April 16, 2026

Disconnected AI: More than just GPUs and open models

By Tom Galpin-Swan, Master Technologist, DXC Technology



Disconnected AI is about delivering artificial intelligence capability without external dependencies, most often driven by high security postures. As security classifications increase, reliance on public cloud and external providers reduces, and at the highest levels, environments may be fully disconnected. In these settings, all AI capability must remain inside the same security boundary. Yet, the challenge extends beyond deploying AI on premises to delivering meaningful AI capability without weakening the protective posture of the environment.

A common assumption is that this is mainly an infrastructure problem. Buy the GPUs, host an open-source or open-weight model locally, and the organization has effectively addressed the AI challenge in a disconnected setting. In reality, that is only the starting point. Hardware and model hosting create the possibility of AI, but not the value. Consistent outcomes depend on whether the organization can achieve the quality and throughput needed for real operational impact. 

Hyperscaler AI vs on-premises AI

This is where the difference between hyperscaler AI and on-premises AI becomes critical. Hyperscaler platforms combine frontier models with highly optimized infrastructure, mature tooling, orchestration, observability and embedded supporting services. That broader ecosystem is a major part of why frontier offerings can produce strong outcomes with comparatively modest engineering effort. The model matters, but it is not acting alone.

By contrast, on-premises AI in disconnected environments starts from a very different position. Hosting a model locally, even on capable GPU infrastructure, does not recreate the surrounding platform advantages that hyperscalers provide by default. The organization still needs to engineer the full stack inside the boundary, from model hosting and integration through to orchestration, monitoring, reporting, identity, policy, audit and assurance. Without that broader capability, the result is often a working model that falls short of the performance, usability or dependability that users now associate with modern AI.

 So, the real question is not simply what model can be hosted, but what outcome needs to be achieved, and what engineering is required to achieve it. In disconnected AI, value is shaped by three factors working together: model capability, platform contribution and engineering precision. Hyperscaler platforms paired with frontier models tend to be more forgiving. On-premises deployments using open models generally require much more deliberate design to approach the same standard of output.

Engineering precision across your entire solution

This is where DXC turns potential into performance. Our strength is not simply in deploying AI inside secure environments, but in reducing the gap between frontier expectations and what can be delivered on premises. We do that by increasing engineering precision across the entire solution. That starts with deconstructing the client requirement into clear tasks, data needs and success measures. From there, we select and optimize models for secure domain demands, design prompts and workflows for efficiency and reliability, and ensure that infrastructure and platforms are tuned for throughput and resilience.

Just as importantly, we apply governance and assurance from the outset. In disconnected environments, AI cannot be treated as an isolated model deployment. It must operate as part of a coherent stack inside the same secure boundary, with the controls, auditability and operational discipline needed to support dependable use in practice. That combination of software engineering, platform engineering, AI expertise and experience working with secure customers is what enables us to move quickly while remaining aligned to the realities of highly secure delivery.


 

In brief

  • Disconnected AI is not just about deploying GPUs and open models to critical systems in secure, isolated environments. True value comes from engineering the full AI stack — platforms, workflows, governance, and assurance — within the security boundary.
  • Unlike hyperscaler AI, on‑premises AI requires precision across model selection, infrastructure and operations.
  • Success depends on combining model capability, platform design, expert resources and disciplined engineering to deliver reliable, usable outcomes.

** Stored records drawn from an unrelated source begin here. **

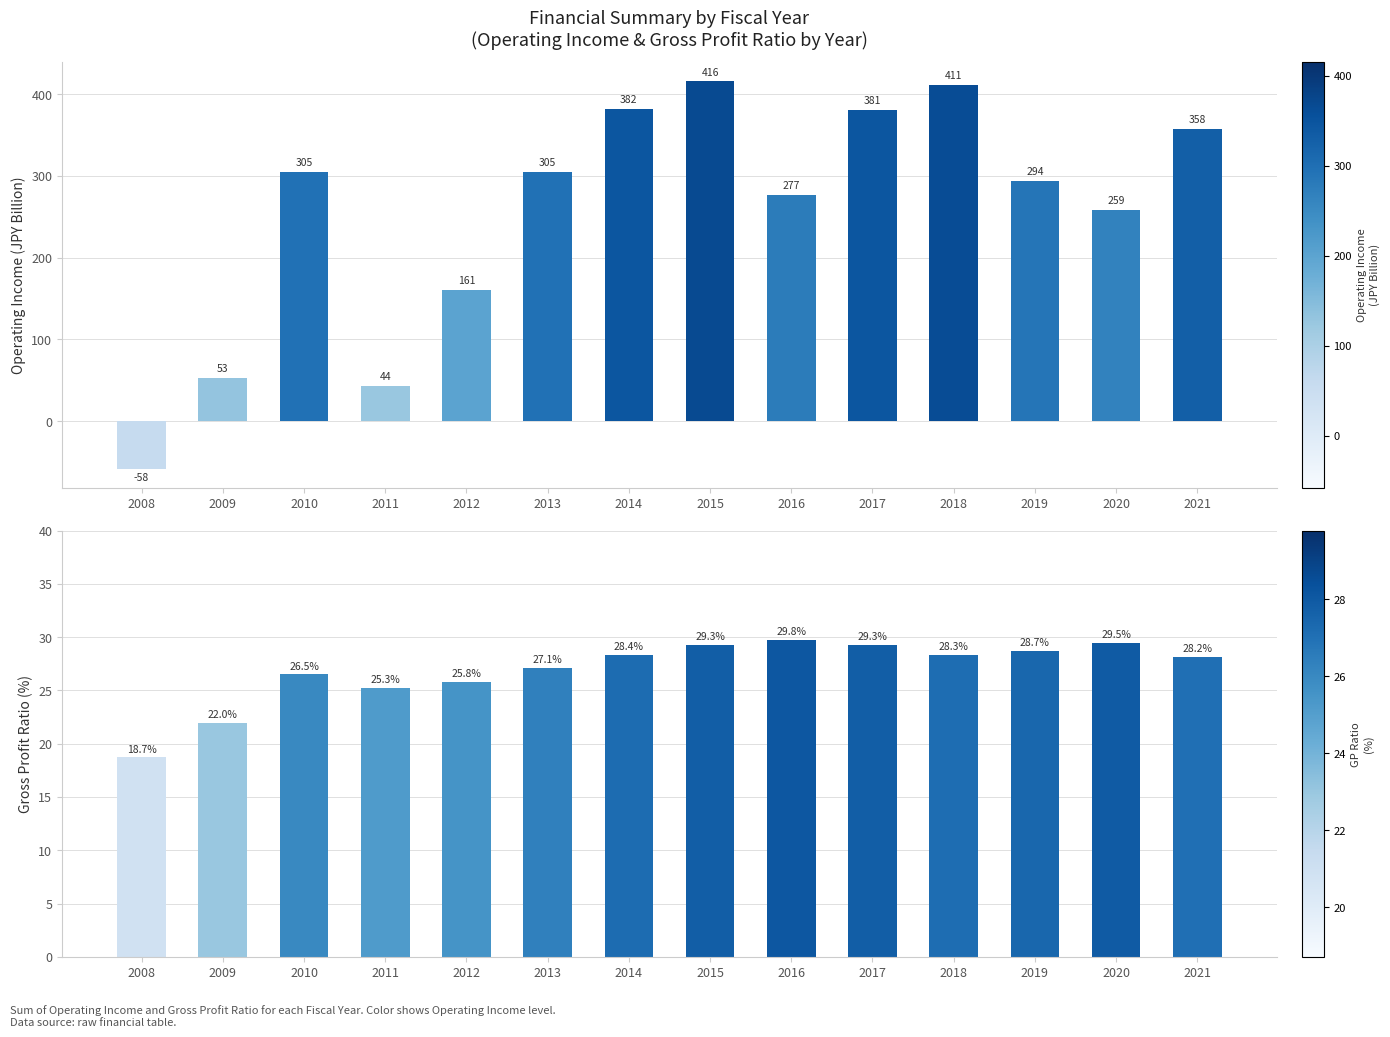

Are the bars grouped side by side (vs. stacked)?

Yes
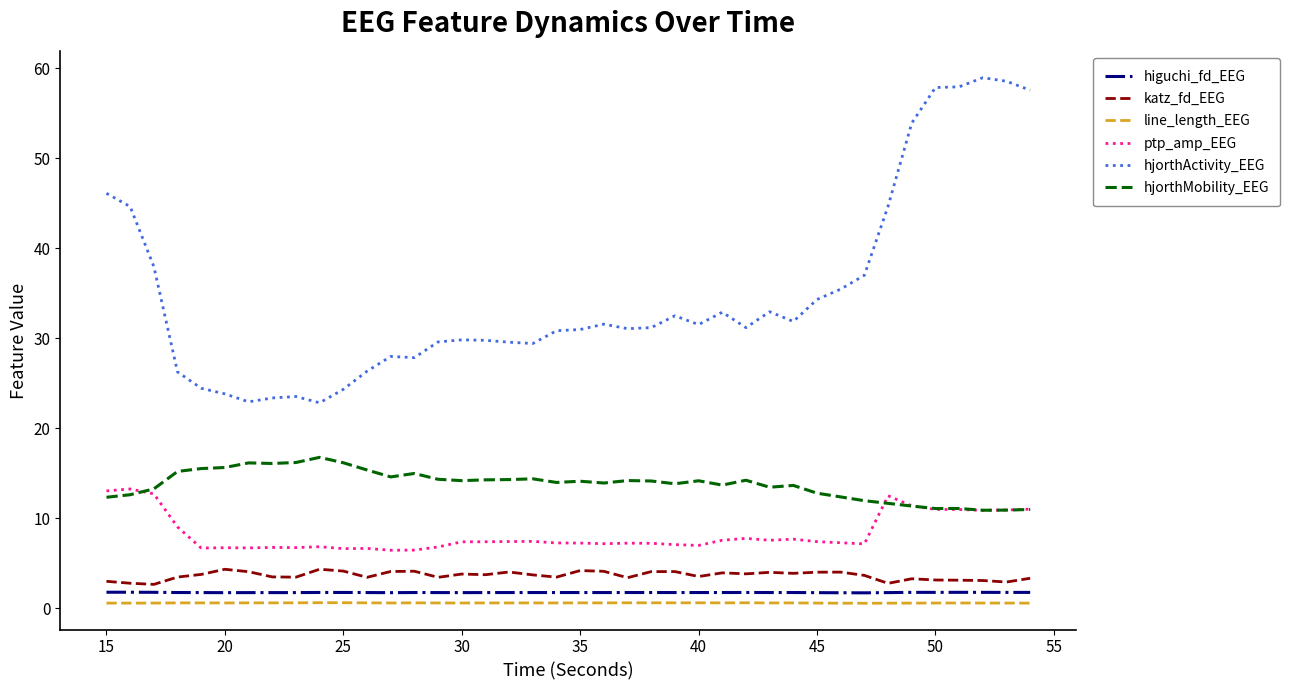

What is the average value of the higuchi_fd_EEG series?

1.8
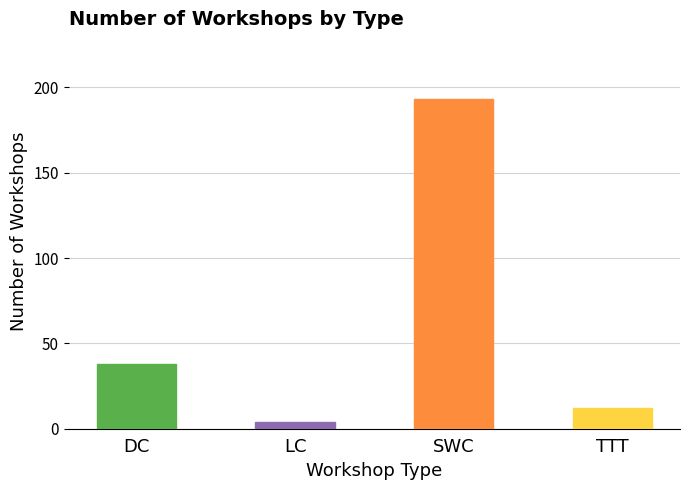

What position from the right is TTT?

1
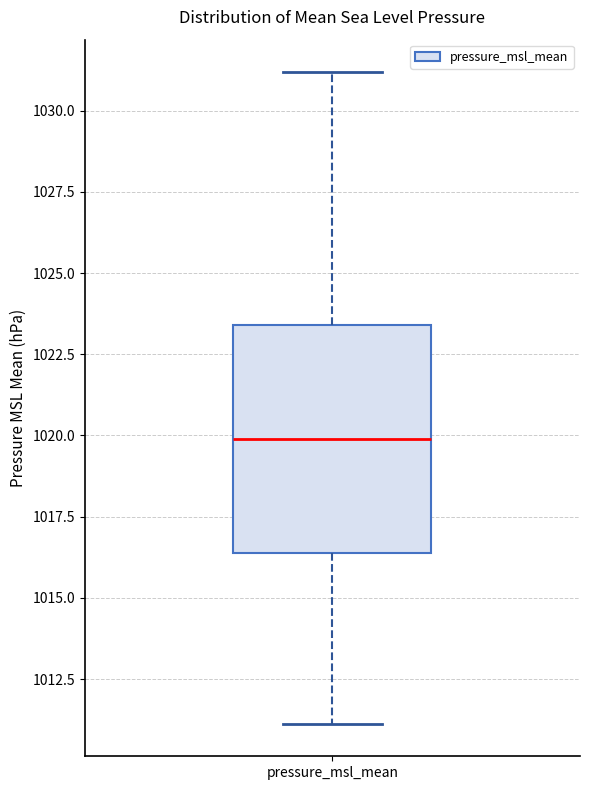

Read this box plot against the y-axis: the position of the median line, the range covered by the box, and the ends of both whiskers. The values are not printed on the chart, so give them approximately, as read against the axis.

median 1020.0, box 1016.5 to 1023.5, whiskers 1011.0 to 1031.0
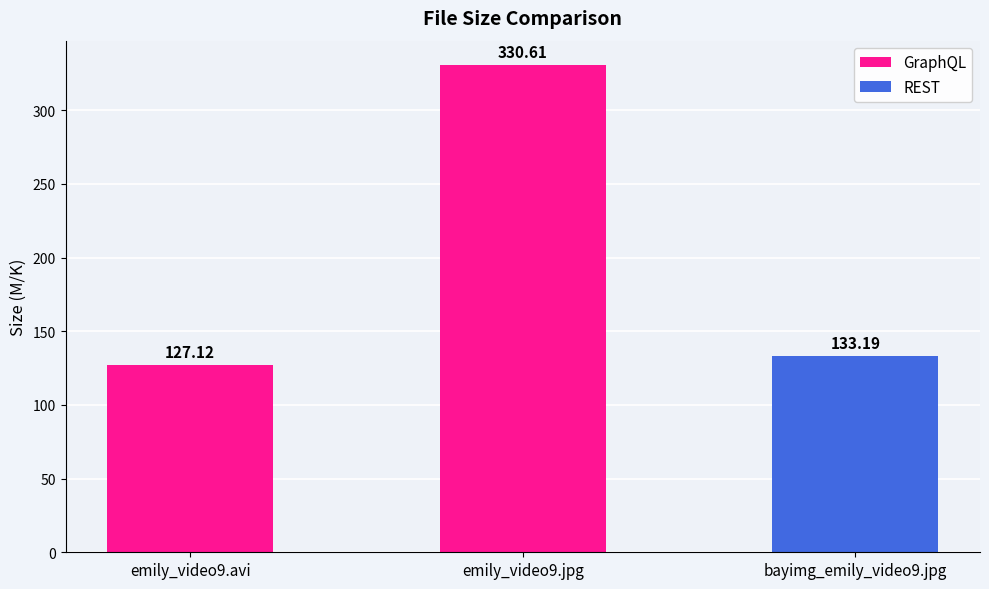

Read the value at emily_video9.avi.

127.1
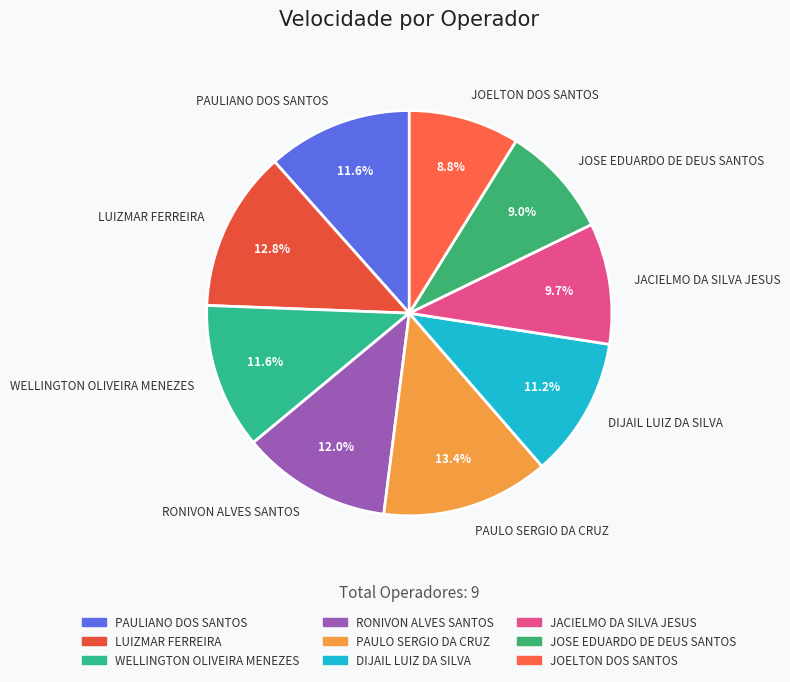

To the nearest percent, what is the average slice percentage?

11%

An engineering challenge for success

The AI market will continue to move fast. New models will emerge, expectations will rise, and the gap between what is possible in hyperscaler ecosystems and what can be delivered on premises will remain a defining challenge for secure organizations. Disconnected AI is not about replicating public cloud conditions perfectly. It is about understanding where the value really comes from, then engineering the right combination of model, platform and controls to deliver that value inside the boundary.

Disconnected AI is more than just GPUs and open models. It is an engineering challenge, and for organizations in the strictest environments, that is exactly where success or failure will be decided. 



About the author

Tom Galpin-Swan is a Master Technologist at DXC Technology. A seasoned technologist with a 20-year career in High Performance Computing, he has more recently been expanding his expertise into AI. As a Technical Leader, he drives innovation from concept to production, collaborating with diverse stakeholders to deliver business value. With a talent for communicating complex technical concepts in a relatable way, Tom brings non-technical people on the journey, empowering teams to harness the power of AI and drive growth through technology.